__Stated problem 1__: Which beings does the Spellbound text say populated the medieval cosmos? List them.

----

Spellbound: Magic, Ritual & Witchcraft

Ashmolean, Oxford 2018

31 Aug 2018 – 6 Jan 2019

From Aether to Air

A tableau comprises a crystalline figure above and demons below.

Set against a vivid blue background of angels, a gender-neutral form lies supine, cast in aluminium potassium sulphate – its presence luminous and semi-transparent, seemingly solid yet fragile. The crystalline sphere is one of the few medieval innovations of the ancient cosmological model; the crystal figure connects the earthly body to the heavens and evokes the perfection of the souls of the blessed as they discard corruptible flesh and gain eternal purity.

Below squats a pair of demons, cast from molten sulphur and iron, set against a film of sulphuric chemical turbulence. Demons were fallen angels who had lost the war in heaven after their rebellion against God and who were able to take any form they liked. Fear of their incursions in the physical world combined with anxiety about malign planetary influences on the body.

Ackroyd & Harvey’s tableau is an evocation of the medieval cosmos in which humans had to navigate the competing celestial forces of celestial influences, and deal with good and evil spirits. 

It is no easy task to understand the complexity of the medieval mind. Our modern universe is composed in part of dark matter, dark energy, black holes and anti-matter. Astrophysicists admit to understanding only 4% of this seemingly infinite and ever-inflating space. The medieval cosmos by contrast was unambiguously finite, it had perfectly spherical shape and ordered variety, luminous and populated with spirits, demons, angels and God.

It comes as a surprise to realise ‘how overwhelmingly bookish’ or of ‘clerkish character’, medieval culture was.

‘If their culture is regarded as a response to environment, then the elements in that environment to which they responded most vigorously were manuscripts.’ (C.S. Lewis.1964).

----

__Stated problem 2__: Rewrite the rows between the lines holding "country: El Salvador" and "order: Fabales", inclusive, with "locality" changed to "site" and everything else left as it is.

----

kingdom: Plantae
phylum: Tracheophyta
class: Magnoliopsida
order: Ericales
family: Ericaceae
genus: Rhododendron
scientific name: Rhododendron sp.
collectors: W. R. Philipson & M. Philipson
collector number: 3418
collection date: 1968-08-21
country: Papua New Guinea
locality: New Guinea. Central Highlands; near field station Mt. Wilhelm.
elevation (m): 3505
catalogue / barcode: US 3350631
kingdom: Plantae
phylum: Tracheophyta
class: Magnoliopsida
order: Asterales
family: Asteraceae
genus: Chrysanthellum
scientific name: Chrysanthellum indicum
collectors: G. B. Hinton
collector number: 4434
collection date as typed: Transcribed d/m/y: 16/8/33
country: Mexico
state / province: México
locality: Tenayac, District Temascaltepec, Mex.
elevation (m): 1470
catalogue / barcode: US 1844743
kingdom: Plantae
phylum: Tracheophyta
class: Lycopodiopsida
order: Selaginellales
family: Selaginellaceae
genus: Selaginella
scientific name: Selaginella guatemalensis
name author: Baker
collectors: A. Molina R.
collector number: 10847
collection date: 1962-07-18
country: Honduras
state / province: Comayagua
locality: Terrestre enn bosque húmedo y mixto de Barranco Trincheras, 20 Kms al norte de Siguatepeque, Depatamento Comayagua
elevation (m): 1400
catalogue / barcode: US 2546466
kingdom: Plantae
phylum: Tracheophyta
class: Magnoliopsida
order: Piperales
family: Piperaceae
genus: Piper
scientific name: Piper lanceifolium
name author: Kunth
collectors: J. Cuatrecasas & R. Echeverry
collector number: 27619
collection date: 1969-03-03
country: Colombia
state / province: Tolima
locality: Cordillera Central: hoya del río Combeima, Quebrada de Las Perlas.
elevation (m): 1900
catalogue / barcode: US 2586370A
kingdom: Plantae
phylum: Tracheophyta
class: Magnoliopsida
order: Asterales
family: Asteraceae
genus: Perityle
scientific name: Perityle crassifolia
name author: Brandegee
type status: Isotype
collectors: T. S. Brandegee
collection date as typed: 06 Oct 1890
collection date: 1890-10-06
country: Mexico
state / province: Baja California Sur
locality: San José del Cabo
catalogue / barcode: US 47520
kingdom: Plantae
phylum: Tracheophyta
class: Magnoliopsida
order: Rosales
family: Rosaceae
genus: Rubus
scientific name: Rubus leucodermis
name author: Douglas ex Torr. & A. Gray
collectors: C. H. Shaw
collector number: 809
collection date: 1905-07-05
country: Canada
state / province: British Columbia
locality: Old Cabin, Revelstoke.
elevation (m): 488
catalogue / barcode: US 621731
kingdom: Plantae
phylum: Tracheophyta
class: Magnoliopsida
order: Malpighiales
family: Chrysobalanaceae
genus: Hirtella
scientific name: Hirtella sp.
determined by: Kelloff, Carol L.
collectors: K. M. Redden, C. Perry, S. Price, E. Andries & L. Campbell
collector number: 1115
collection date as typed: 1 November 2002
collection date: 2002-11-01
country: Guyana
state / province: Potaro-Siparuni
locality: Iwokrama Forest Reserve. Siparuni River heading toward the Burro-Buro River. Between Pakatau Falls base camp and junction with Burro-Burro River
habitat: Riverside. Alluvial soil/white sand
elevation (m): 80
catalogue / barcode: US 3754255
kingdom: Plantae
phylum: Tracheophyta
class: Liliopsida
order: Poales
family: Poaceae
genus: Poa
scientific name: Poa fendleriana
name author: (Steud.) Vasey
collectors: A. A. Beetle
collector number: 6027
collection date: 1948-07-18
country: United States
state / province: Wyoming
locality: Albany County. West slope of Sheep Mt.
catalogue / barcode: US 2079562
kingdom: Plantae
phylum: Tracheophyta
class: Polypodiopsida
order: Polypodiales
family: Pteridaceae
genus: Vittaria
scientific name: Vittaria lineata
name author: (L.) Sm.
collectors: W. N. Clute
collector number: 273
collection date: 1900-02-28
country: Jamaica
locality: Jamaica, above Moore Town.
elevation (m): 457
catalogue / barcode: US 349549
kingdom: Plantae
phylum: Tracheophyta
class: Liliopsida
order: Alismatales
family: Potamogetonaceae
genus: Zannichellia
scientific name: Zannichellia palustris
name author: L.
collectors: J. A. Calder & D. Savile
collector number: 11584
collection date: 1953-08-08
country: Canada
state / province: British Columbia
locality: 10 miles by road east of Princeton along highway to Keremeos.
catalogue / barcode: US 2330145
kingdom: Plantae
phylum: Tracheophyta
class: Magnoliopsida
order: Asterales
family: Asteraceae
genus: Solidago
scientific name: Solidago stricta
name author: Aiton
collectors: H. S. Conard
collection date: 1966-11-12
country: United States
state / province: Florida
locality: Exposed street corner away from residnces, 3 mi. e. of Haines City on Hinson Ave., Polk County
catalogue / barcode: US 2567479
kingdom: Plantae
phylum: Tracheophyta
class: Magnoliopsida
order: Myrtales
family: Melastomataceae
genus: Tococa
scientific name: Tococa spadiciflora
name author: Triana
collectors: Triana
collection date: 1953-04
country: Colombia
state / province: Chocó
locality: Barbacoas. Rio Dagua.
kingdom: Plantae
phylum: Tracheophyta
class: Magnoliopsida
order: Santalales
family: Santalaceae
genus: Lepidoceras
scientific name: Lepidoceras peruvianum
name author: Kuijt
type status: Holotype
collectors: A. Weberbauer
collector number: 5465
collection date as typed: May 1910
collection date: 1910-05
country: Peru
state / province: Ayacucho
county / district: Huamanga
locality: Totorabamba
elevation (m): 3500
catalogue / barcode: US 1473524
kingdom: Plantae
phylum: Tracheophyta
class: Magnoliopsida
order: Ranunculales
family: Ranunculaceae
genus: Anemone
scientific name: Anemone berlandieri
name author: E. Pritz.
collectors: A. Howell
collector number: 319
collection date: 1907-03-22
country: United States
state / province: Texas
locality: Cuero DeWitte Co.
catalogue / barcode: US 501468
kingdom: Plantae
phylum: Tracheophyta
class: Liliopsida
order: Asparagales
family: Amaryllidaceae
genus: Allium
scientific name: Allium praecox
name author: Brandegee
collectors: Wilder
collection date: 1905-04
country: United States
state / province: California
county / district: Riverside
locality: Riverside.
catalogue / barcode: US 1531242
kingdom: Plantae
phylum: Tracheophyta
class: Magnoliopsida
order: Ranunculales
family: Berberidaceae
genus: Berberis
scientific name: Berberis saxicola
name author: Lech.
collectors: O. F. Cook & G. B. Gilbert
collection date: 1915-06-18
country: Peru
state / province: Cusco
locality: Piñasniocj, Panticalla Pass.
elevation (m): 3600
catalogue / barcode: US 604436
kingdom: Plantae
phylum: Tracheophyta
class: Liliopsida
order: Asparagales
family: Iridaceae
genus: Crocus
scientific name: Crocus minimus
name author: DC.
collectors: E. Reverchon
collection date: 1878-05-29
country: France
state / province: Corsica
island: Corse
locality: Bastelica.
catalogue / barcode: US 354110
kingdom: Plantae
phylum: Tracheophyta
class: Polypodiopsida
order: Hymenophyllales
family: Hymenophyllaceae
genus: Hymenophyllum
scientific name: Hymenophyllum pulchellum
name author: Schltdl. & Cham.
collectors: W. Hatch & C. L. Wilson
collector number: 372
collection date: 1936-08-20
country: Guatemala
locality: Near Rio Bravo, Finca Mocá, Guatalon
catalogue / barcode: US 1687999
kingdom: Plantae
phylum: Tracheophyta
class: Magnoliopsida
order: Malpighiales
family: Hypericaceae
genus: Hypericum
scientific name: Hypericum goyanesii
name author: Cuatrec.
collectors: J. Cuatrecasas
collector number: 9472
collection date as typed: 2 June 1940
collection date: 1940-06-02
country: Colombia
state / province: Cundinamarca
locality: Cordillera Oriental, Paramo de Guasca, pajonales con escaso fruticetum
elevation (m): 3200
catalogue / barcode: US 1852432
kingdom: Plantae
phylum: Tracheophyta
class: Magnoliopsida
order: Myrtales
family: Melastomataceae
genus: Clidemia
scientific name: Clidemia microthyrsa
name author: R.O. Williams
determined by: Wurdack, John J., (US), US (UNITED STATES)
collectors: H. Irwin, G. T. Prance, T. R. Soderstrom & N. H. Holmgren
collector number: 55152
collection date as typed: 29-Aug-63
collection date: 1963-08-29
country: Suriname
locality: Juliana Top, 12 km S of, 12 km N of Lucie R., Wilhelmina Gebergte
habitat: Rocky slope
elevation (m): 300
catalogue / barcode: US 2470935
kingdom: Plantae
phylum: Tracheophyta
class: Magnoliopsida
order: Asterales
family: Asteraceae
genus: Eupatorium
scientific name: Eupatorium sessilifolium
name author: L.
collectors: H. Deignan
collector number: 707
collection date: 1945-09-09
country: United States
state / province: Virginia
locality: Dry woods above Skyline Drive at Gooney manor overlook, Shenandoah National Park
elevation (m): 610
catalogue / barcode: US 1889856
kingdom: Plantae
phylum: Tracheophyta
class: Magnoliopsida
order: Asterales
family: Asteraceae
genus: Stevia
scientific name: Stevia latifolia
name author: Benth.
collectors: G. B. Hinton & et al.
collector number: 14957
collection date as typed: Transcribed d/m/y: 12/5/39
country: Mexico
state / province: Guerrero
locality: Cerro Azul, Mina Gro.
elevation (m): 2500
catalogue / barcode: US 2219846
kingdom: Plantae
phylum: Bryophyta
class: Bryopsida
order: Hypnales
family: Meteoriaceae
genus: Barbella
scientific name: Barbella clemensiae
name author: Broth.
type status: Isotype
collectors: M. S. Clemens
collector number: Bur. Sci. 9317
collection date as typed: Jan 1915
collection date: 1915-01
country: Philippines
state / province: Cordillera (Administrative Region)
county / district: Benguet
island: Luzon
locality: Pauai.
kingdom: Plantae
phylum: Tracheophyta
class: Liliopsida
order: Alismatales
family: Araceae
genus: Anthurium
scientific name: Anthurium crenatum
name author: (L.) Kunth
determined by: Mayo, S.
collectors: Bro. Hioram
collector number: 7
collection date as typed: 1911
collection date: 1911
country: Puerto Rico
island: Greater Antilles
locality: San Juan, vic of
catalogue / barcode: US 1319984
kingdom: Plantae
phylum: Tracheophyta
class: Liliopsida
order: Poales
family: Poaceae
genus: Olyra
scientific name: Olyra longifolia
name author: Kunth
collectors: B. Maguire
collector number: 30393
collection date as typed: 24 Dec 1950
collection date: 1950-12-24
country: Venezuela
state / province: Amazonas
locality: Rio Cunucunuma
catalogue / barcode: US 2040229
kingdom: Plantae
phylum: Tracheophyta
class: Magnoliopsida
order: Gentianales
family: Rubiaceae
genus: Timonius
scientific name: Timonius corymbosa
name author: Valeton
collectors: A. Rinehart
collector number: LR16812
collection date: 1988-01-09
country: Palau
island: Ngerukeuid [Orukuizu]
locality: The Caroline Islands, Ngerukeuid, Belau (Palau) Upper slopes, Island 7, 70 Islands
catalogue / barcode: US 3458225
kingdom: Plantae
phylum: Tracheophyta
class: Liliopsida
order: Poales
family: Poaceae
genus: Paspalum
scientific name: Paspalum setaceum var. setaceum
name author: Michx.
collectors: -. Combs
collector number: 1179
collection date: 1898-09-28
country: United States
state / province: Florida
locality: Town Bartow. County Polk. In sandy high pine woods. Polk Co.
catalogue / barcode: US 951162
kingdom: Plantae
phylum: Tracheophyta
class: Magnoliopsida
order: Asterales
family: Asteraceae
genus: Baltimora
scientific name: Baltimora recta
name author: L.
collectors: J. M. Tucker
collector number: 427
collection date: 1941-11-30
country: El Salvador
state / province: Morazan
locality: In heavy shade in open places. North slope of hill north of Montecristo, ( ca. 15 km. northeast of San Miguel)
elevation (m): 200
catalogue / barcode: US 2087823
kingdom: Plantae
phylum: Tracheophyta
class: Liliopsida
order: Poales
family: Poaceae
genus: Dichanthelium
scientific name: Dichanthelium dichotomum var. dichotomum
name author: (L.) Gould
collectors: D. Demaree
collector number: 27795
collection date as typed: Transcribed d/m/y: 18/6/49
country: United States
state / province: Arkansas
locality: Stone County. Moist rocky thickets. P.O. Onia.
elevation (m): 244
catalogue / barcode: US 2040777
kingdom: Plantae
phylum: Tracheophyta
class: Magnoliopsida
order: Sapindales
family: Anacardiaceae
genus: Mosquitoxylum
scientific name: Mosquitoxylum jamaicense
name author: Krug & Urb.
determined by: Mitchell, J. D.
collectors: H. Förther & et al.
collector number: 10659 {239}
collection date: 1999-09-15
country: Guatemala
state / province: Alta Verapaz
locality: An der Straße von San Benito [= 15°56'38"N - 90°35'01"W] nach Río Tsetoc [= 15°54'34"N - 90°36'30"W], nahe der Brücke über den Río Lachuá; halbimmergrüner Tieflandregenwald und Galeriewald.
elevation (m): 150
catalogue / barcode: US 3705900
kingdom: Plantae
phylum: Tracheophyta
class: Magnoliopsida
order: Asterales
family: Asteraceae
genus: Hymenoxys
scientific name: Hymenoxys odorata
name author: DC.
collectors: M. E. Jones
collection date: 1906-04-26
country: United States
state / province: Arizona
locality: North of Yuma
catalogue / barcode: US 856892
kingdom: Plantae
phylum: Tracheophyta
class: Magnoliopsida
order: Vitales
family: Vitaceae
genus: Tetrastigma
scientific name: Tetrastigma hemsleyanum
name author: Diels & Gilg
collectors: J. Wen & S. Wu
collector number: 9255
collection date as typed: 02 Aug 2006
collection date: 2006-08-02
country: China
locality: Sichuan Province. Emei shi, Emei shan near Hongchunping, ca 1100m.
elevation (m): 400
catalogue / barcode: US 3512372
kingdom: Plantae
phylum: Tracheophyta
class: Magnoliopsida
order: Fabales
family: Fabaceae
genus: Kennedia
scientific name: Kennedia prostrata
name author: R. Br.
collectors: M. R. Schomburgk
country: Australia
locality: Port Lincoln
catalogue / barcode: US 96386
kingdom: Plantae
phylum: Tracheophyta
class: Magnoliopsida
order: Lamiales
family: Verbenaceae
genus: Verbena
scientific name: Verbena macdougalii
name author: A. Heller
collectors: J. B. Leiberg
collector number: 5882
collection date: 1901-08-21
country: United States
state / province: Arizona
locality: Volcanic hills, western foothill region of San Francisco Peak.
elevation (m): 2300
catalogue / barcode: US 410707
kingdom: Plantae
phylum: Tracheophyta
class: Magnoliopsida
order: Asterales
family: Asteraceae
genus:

----

__Output 1__: Spirits, demons, angels, and God.

__Output 2__:
country: El Salvador
state / province: Morazan
site: In heavy shade in open places. North slope of hill north of Montecristo, ( ca. 15 km. northeast of San Miguel)
elevation (m): 200
catalogue / barcode: US 2087823
kingdom: Plantae
phylum: Tracheophyta
class: Liliopsida
order: Poales
family: Poaceae
genus: Dichanthelium
scientific name: Dichanthelium dichotomum var. dichotomum
name author: (L.) Gould
collectors: D. Demaree
collector number: 27795
collection date as typed: Transcribed d/m/y: 18/6/49
country: United States
state / province: Arkansas
site: Stone County. Moist rocky thickets. P.O. Onia.
elevation (m): 244
catalogue / barcode: US 2040777
kingdom: Plantae
phylum: Tracheophyta
class: Magnoliopsida
order: Sapindales
family: Anacardiaceae
genus: Mosquitoxylum
scientific name: Mosquitoxylum jamaicense
name author: Krug & Urb.
determined by: Mitchell, J. D.
collectors: H. Förther & et al.
collector number: 10659 {239}
collection date: 1999-09-15
country: Guatemala
state / province: Alta Verapaz
site: An der Straße von San Benito [= 15°56'38"N - 90°35'01"W] nach Río Tsetoc [= 15°54'34"N - 90°36'30"W], nahe der Brücke über den Río Lachuá; halbimmergrüner Tieflandregenwald und Galeriewald.
elevation (m): 150
catalogue / barcode: US 3705900
kingdom: Plantae
phylum: Tracheophyta
class: Magnoliopsida
order: Asterales
family: Asteraceae
genus: Hymenoxys
scientific name: Hymenoxys odorata
name author: DC.
collectors: M. E. Jones
collection date: 1906-04-26
country: United States
state / province: Arizona
site: North of Yuma
catalogue / barcode: US 856892
kingdom: Plantae
phylum: Tracheophyta
class: Magnoliopsida
order: Vitales
family: Vitaceae
genus: Tetrastigma
scientific name: Tetrastigma hemsleyanum
name author: Diels & Gilg
collectors: J. Wen & S. Wu
collector number: 9255
collection date as typed: 02 Aug 2006
collection date: 2006-08-02
country: China
site: Sichuan Province. Emei shi, Emei shan near Hongchunping, ca 1100m.
elevation (m): 400
catalogue / barcode: US 3512372
kingdom: Plantae
phylum: Tracheophyta
class: Magnoliopsida
order: Fabales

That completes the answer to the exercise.